Once all of the steps have finished, the EncryptEase software will present us with a simple "Write process complete." dialog box. After clicking on "OK", we can see the session and the files on the disc. If there are multiple sessions on the disc, we will be able to see each session by clicking on the associated tab. The tabs themselves are labeled with numbers, which make it difficult to differentiate the session that you want to access if there are more than just a couple of sessions on the disc. Actual descriptive text labels would have been much more helpful. Hopefully, Ricoh incorporates something like that into their DVD based EncryptEase media.

EncryptEase Complete Software - Extracting Encrypted Files

Copying encrypted files back to the hard disk drive is even more simple than encrypting and burning to the media. Once a prerecorded disc has been inserted into a drive, the EncryptEase software will list the files automatically and allow us to select and copy the files back to the hard drive.

Once we select the files that we want to extract and click on "Copy to hard disk drive", a dialog box will come up prompting us for the session password.

Clicking on "OK" will begin the file extraction process.

The process is now complete. The files that we selected to be encrypted on Ricoh's EncryptEase media is now back on the hard disk drive intact and ready to be worked with. The final result is a hybrid disc where all we can see is the file listing of the EncryptEase software when browsing.

To access any of the protected sessions, we are required to use the included software and to enter the password that we decided. To any normal optical drive, the hidden sessions are just that, completely hidden from view.

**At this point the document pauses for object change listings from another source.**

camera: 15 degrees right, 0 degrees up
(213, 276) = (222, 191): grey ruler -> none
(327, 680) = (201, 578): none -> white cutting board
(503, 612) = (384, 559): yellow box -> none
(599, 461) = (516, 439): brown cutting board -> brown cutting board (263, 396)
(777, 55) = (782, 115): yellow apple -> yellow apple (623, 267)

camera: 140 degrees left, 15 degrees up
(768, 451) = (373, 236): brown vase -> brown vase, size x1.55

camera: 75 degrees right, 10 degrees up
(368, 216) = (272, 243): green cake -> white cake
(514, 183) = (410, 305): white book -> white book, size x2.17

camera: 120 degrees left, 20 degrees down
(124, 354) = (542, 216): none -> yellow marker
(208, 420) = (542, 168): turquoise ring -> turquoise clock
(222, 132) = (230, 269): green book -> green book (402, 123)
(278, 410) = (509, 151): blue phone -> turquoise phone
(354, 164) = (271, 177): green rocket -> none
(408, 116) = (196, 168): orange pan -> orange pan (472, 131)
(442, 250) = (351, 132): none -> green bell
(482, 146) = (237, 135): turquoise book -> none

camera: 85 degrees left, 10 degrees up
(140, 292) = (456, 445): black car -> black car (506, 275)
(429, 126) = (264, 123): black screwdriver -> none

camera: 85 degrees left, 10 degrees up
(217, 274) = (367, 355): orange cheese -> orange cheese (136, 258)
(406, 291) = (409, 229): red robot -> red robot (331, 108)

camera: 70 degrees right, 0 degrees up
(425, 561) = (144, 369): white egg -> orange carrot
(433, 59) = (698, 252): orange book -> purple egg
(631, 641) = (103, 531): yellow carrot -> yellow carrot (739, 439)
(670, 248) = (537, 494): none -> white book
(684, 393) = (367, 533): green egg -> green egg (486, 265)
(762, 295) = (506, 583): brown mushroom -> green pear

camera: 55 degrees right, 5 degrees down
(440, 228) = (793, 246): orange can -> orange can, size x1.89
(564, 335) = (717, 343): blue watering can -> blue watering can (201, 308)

Many of you will ask: is this encryption method crackable? We are hoping not, but too often, we have seen systems hacked and copy protection and encryption cracked to allow hackers to retrieve sensitive data. Since this is a new release, we may have some time before the system is broken, or we may never see the system broken at all. We will work with Ricoh to bring the latest in this type of news as data protection is a very critical business.